1995

Z Archiwum historyczne PTMA
Wersja PTMA (dyskusja | edycje) z dnia 13:25, 13 kwi 2018

(różn.) ← poprzednia wersja | przejdź do aktualnej wersji (różn.) | następna wersja → (różn.)
Skocz do: nawigacji, wyszukiwania

Urania, 3/1995, str. 91, Kronika PTMA - Wspomnienie o śp. Krzysztofie Olechu (1946-1994)

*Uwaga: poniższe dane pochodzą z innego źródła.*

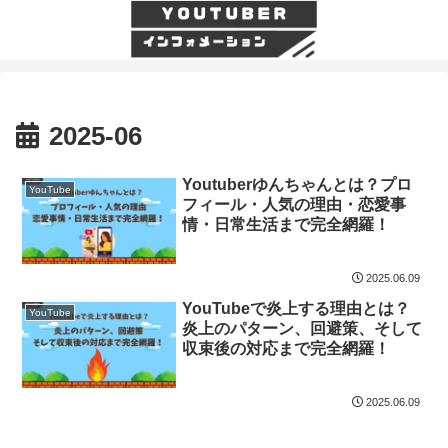
2025-06
Youtuberゆんちゃんとは？プロ
YouTube
フィール・人気の理由・恋愛事
情・日常生活まで完全網羅！
2025.06.09
YouTubeで炎上する理由とは？
YouTube
炎上のパターン、回避策、そして
収束後の対応まで完全網羅！
2025.06.09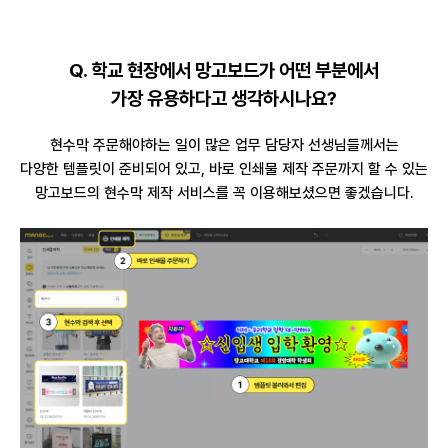
Q. 학교 현장에서 망고보드가 어떤 부분에서
가장 유용하다고 생각하시나요?
현수막 주문해야하는 일이 많은 업무 담당자 선생님들께서는
다양한 템플릿이 준비되어 있고, 바로 인쇄물 제작 주문까지 할 수 있는
망고보드의 현수막 제작 서비스를 꼭 이용해보셨으면 좋겠습니다.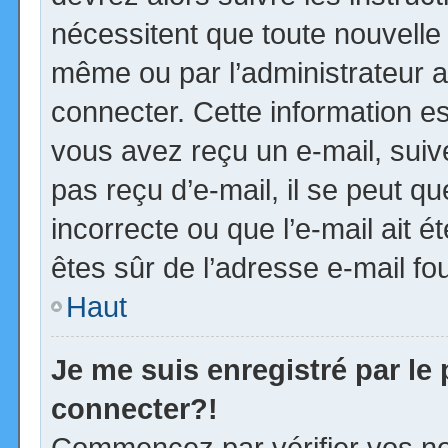
nécessitent que toute nouvelle 
même ou par l’administrateur 
connecter. Cette information est
vous avez reçu un e-mail, suiv
pas reçu d’e-mail, il se peut 
incorrecte ou que l’e-mail ait ét
êtes sûr de l’adresse e-mail fou
Haut
Je me suis enregistré par le
connecter?!
Commencez par vérifier vos no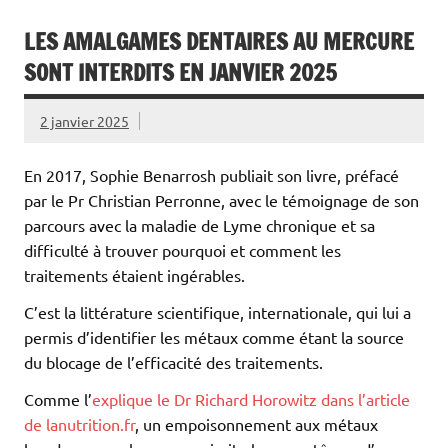
LES AMALGAMES DENTAIRES AU MERCURE
SONT INTERDITS EN JANVIER 2025
2 janvier 2025
En 2017, Sophie Benarrosh publiait son livre, préfacé
par le Pr Christian Perronne, avec le témoignage de son
parcours avec la maladie de Lyme chronique et sa
difficulté à trouver pourquoi et comment les
traitements étaient ingérables.
C’est la littérature scientifique, internationale, qui lui a
permis d’identifier les métaux comme étant la source
du blocage de l’efficacité des traitements.
Comme l’
explique le Dr Richard Horowitz dans l’article
de lanutrition.fr
, un empoisonnement aux métaux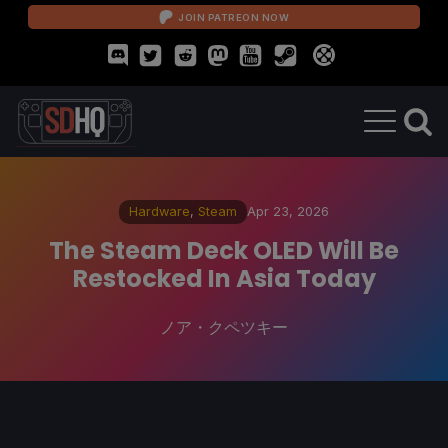
JOIN PATREON NOW
Hardware
,
Steam
Apr 23, 2026
The Steam Deck OLED Will Be
Restocked In Asia Today
ノア・クペツキー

Krzysztof Olech urodził się tuż po wojnie, 24 września 1946 roku w Tczewie. Studiował na Uniwersytecie Gdańskim matematykę, ale zawsze żywo interesował się astronomią. Był członkiem gdańskiego oddziału PTMA i bakcylem astronomicznym zaraził swojego syna Arkadiusza (Czytelnicy dobrze go znają jako aktywnego „uranijnego” autora). Pana Olecha poznałam w 1989 r. na zakończeniu obozu dla miłośników astronomii we Fromborku. W spożywczych sklepach był wtedy tylko ocet i mąka, dorastająca młodzież dostawała w obozowej stołówce czarny salceson z białymi latami tłuszczu pieszczotliwie nazywany „lastriko”. Sądzę, że uczestnicy obozu często bywali głodni. Na zakończenie kilkoro rodziców przyjechało po swoje dzieci — pamiętam tylko jednego.
Pan Olech przyjechał nyską, w której przywiózł mnóstwo... chleba, kiełbasy i oranżady.
Starczyło dla całego obozu na pożegnalne ognisko, które paliło się do rana, a bractwo nadrabiało zaległości wyżywieniowe.
Sympatyczny był nie tylko fakt zafundowania nam „pożegnalnej kolacji”, ale naturalność z jaką to wszystko się odbyło i wyczucie, że akurat chleb i kiełbasa a nie np. lody z kremem były dzieciakom wtedy potrzebne. Myślę, że ten właśnie gest dobrze charakteryzuje postać Krzysztofa Olecha - gdy mógł pomóc robił to chętnie i bez fanfar (np. pomagał finansowo Sekcji Obserwacji Komet, w trudnych czasach wspomógł wydawanie Uranii). Tak właśnie się dzieje w dobrze rozumiejącej się rodzinie.
I dlatego właśnie, gdy dowiedziałam się, że zmarł poczułam się jak po stracie kogoś autentycznie bliskiego. Od lat wiedział, że jest ciężko chory, ale wydawało się, że nauczył się z tym żyć i nie zagraża mu bezpośrednio niebezpieczeństwo. Okazało się jednak inaczej - Krzysztof Olech zmarł nagle 1 września 1994 r. Gdy więc mówi się, że miłośnicy astronomii stanowią jedną wielką rodzinę, coraz częściej się przekonuję, że nie jest to stwierdzenie gołosłowne.